(LISTED RECORDS Opens)

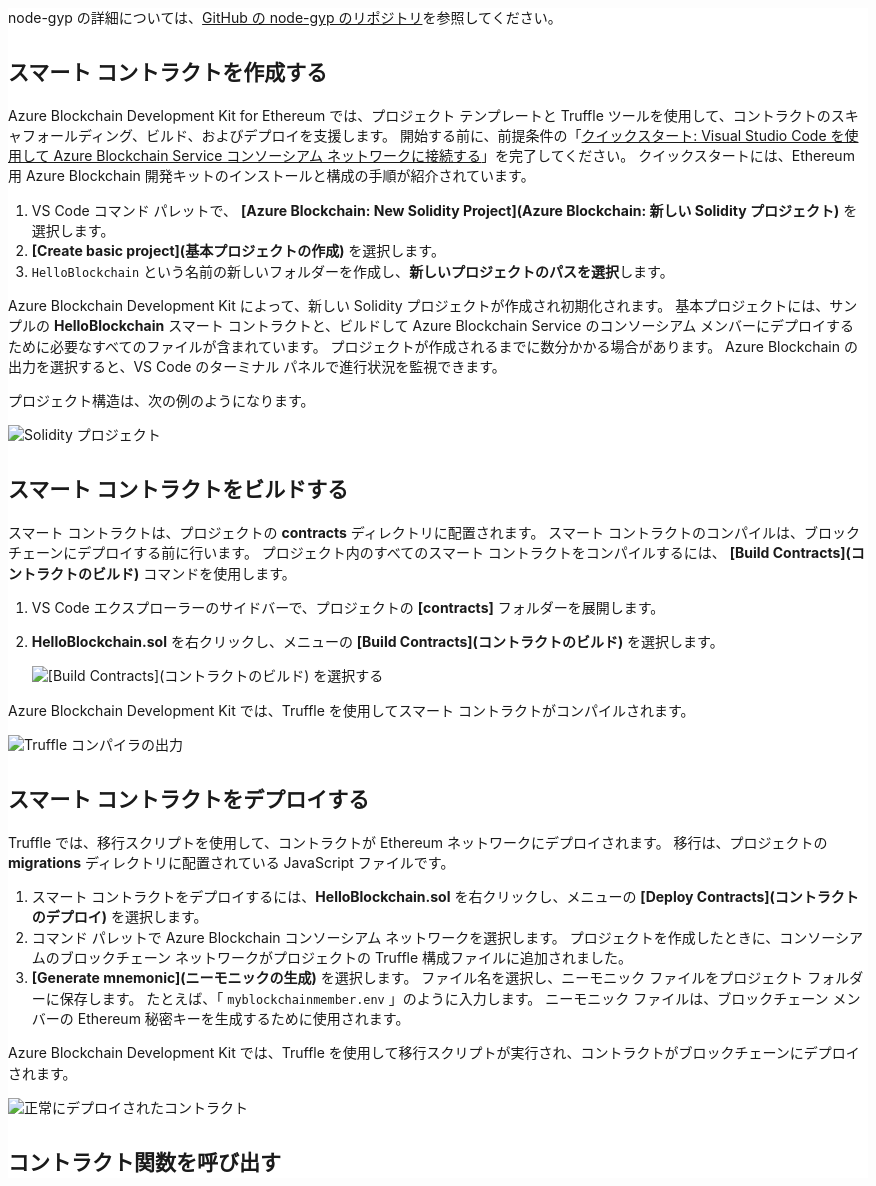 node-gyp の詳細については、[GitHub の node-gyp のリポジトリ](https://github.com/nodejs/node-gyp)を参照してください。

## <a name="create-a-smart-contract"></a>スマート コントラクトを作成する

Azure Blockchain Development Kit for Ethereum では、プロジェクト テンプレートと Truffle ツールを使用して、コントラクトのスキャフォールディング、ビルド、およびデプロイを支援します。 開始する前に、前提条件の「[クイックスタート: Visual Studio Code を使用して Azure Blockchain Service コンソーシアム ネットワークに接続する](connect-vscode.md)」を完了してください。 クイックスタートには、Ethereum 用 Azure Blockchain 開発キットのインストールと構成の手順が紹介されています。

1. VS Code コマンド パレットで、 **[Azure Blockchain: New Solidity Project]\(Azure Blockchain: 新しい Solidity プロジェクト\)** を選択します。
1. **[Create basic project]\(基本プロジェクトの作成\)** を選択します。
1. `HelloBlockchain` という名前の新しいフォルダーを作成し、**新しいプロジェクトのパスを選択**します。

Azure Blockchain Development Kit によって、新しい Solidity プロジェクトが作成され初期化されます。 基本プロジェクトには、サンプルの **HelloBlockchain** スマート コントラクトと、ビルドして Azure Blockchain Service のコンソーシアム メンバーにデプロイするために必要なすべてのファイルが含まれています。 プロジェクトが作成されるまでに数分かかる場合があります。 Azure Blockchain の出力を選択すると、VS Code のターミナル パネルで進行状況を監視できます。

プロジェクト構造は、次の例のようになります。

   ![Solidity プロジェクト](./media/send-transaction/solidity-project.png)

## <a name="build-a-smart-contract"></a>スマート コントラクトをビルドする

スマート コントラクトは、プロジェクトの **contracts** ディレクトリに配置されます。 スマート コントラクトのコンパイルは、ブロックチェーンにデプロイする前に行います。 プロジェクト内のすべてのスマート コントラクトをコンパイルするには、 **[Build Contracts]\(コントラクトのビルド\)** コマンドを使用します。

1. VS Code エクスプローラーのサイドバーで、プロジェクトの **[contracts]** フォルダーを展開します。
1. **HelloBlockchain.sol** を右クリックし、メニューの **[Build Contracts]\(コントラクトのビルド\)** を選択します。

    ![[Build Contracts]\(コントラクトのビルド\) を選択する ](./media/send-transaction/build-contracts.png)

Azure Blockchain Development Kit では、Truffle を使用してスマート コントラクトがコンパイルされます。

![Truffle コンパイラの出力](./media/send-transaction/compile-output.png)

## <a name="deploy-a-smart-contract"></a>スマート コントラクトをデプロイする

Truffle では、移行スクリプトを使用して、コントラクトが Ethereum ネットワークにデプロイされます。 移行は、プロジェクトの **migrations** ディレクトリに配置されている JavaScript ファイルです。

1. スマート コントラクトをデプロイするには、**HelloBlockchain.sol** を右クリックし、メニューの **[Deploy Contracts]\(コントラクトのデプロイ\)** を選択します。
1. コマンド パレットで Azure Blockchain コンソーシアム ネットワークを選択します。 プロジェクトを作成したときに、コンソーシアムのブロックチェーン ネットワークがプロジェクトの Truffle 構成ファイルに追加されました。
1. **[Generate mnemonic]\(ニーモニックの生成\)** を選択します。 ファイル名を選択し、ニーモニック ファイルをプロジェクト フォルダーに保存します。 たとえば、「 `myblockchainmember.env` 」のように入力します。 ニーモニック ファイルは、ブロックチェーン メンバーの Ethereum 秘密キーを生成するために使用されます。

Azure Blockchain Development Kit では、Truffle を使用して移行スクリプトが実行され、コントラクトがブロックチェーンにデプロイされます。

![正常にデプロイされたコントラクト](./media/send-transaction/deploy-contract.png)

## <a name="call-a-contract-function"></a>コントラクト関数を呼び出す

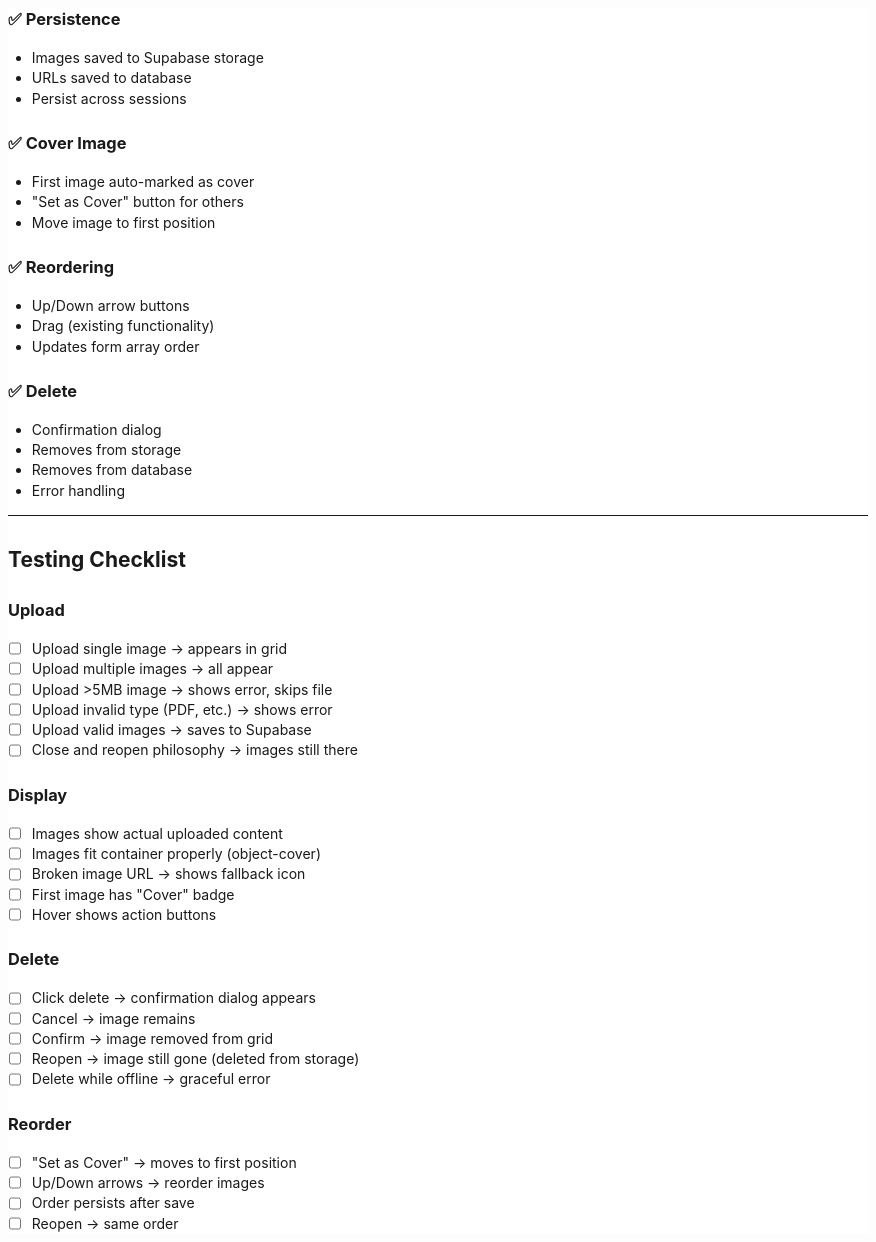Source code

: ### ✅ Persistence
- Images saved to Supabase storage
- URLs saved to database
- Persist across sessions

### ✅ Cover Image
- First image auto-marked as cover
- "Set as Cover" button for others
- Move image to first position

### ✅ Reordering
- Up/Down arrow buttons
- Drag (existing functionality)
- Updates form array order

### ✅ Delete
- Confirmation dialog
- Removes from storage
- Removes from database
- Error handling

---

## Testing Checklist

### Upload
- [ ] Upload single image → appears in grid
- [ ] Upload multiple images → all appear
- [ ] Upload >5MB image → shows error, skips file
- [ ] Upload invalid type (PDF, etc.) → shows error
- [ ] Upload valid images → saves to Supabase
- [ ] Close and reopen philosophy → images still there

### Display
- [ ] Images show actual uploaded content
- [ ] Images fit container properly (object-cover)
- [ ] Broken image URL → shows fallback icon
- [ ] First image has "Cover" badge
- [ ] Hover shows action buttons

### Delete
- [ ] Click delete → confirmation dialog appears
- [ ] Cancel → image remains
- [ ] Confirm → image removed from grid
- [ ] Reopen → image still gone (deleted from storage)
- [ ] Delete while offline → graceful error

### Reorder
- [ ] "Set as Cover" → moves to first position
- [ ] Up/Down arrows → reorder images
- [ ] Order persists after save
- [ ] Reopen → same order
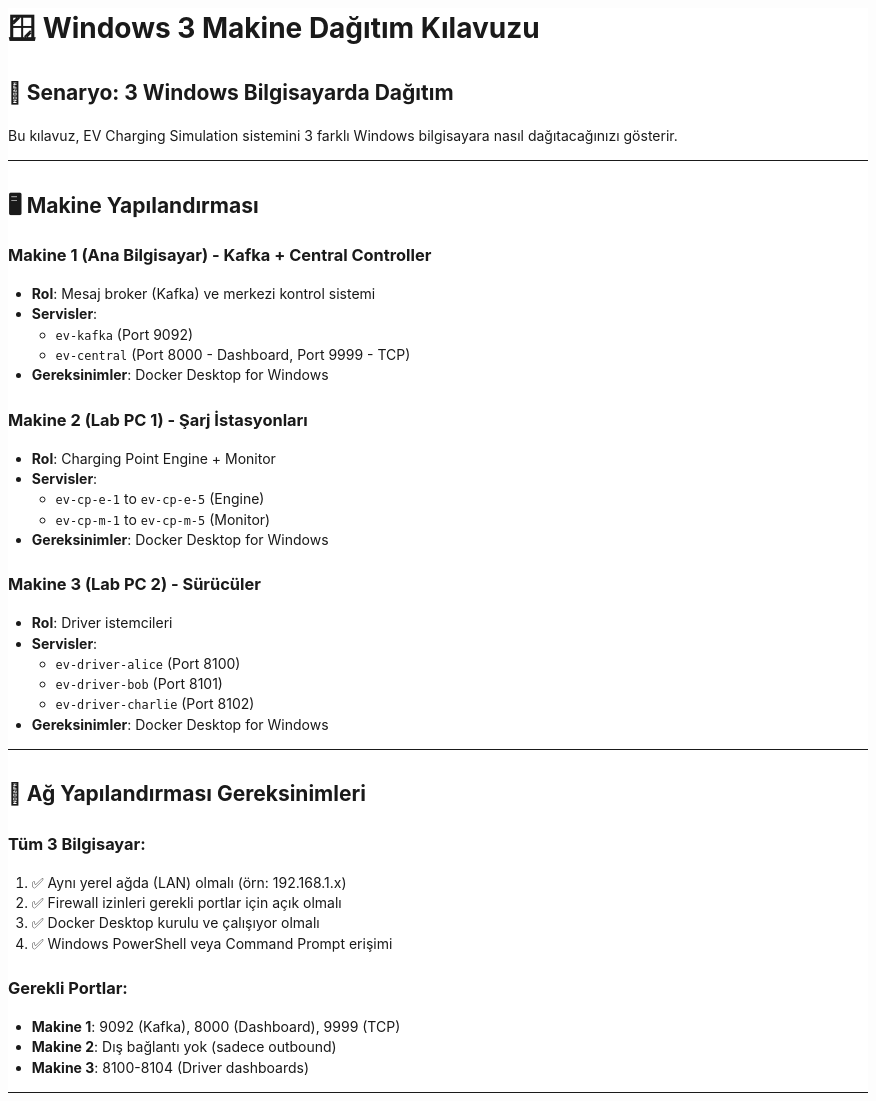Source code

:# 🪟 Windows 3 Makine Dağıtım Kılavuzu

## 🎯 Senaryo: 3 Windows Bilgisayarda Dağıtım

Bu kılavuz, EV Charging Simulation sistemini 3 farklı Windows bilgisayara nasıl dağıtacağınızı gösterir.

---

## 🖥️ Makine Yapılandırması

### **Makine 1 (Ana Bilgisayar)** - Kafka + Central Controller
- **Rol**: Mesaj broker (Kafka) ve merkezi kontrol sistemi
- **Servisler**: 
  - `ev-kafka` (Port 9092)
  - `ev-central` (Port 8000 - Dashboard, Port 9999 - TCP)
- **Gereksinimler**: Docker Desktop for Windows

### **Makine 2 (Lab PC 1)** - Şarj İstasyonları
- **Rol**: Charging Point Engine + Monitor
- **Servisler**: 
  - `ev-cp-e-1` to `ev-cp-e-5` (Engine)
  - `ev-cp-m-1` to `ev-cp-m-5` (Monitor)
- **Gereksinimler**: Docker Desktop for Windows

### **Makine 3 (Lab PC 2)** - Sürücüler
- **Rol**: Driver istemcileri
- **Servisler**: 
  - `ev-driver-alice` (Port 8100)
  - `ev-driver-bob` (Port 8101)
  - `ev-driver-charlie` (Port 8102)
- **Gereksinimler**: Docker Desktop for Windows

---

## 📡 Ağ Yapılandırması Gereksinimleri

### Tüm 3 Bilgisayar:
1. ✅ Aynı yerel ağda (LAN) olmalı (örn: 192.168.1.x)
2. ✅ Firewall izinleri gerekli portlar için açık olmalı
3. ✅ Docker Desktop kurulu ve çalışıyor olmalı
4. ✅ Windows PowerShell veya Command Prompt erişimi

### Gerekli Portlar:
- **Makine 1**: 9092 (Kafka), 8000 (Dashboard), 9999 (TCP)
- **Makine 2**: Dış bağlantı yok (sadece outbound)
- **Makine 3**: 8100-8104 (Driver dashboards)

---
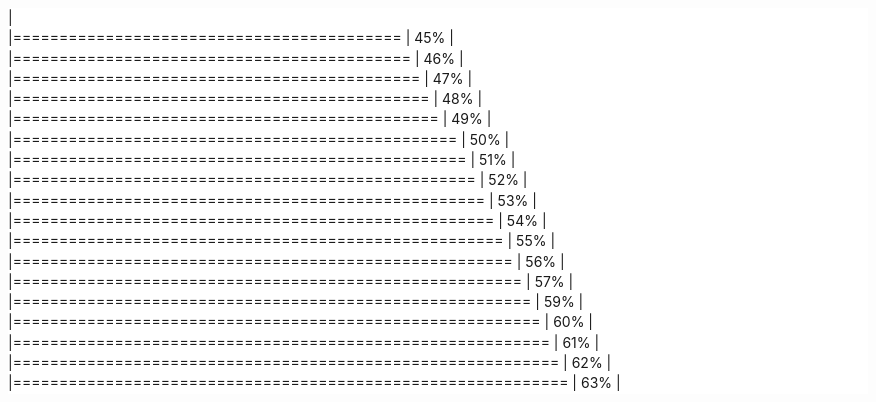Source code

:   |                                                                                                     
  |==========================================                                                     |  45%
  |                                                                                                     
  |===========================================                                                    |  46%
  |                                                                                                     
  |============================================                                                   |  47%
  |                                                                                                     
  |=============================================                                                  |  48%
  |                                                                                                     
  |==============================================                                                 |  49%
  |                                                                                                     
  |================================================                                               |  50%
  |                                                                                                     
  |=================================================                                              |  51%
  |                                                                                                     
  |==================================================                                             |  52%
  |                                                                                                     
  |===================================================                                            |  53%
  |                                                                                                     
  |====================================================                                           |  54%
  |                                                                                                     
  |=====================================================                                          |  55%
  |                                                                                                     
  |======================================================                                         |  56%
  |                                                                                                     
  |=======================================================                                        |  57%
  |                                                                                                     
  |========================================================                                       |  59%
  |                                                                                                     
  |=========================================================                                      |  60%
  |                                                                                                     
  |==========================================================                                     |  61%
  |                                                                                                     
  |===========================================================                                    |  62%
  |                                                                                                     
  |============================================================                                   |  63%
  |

(LISTED RECORDS Closes)

WHAT TO WORK ON: Provide the count of lines in the records above that hold the word "Dağıtım", with no other text.

FINISHED EXERCISE: 2